▶ **Exercise requirements**
Apart from the pictures, every entry must be retyped exactly.

▶ **Dataset extract**
::::
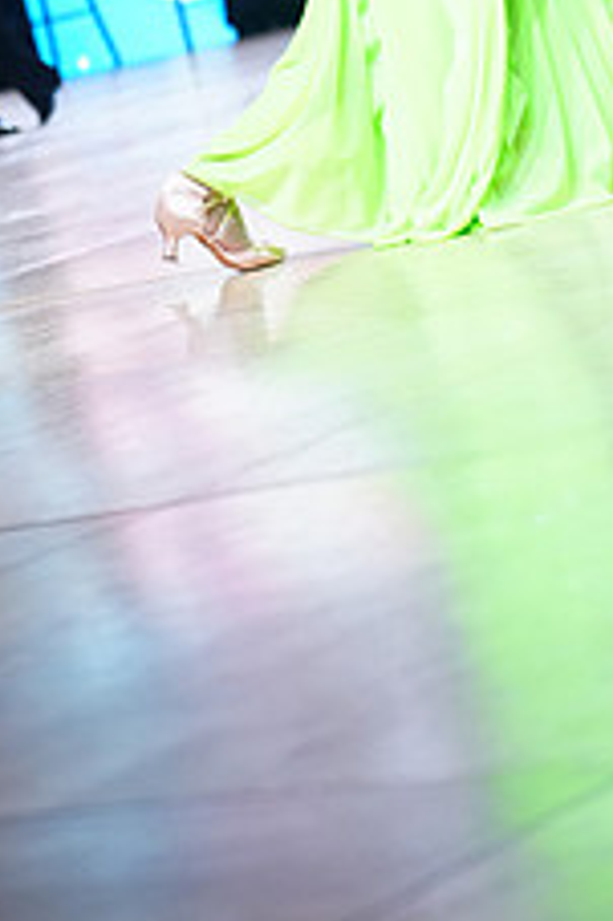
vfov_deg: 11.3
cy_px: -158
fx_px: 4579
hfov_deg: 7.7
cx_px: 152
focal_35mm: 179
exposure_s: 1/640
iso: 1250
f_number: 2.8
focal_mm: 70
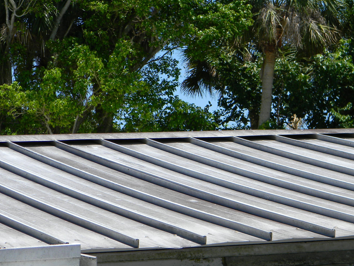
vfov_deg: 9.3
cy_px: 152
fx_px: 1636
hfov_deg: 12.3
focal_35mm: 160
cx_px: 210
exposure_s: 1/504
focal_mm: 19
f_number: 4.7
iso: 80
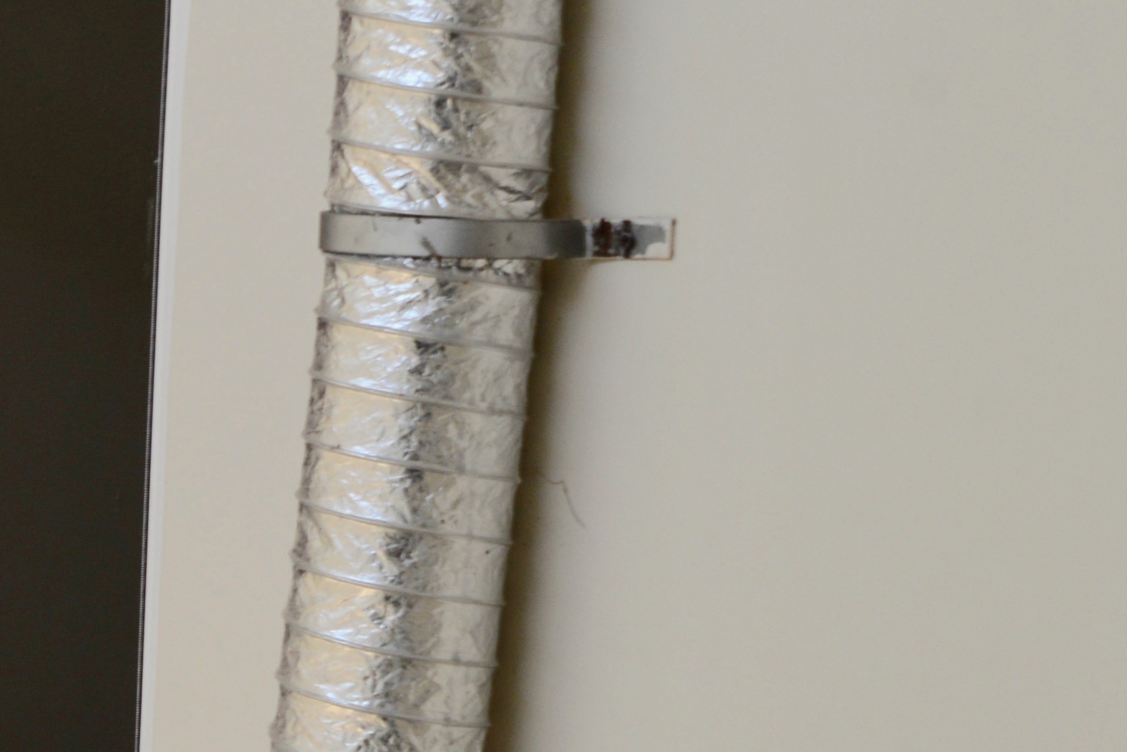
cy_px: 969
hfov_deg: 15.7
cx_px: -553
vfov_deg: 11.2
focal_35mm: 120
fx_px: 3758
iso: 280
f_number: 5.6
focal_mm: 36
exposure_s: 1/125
::::
▶ **Answer below**
vfov_deg: 11.3
cy_px: -158
fx_px: 4579
hfov_deg: 7.7
cx_px: 152
focal_35mm: 179
exposure_s: 1/640
iso: 1250
f_number: 2.8
focal_mm: 70
vfov_deg: 9.3
cy_px: 152
fx_px: 1636
hfov_deg: 12.3
focal_35mm: 160
cx_px: 210
exposure_s: 1/504
focal_mm: 19
f_number: 4.7
iso: 80
cy_px: 969
hfov_deg: 15.7
cx_px: -553
vfov_deg: 11.2
focal_35mm: 120
fx_px: 3758
iso: 280
f_number: 5.6
focal_mm: 36
exposure_s: 1/125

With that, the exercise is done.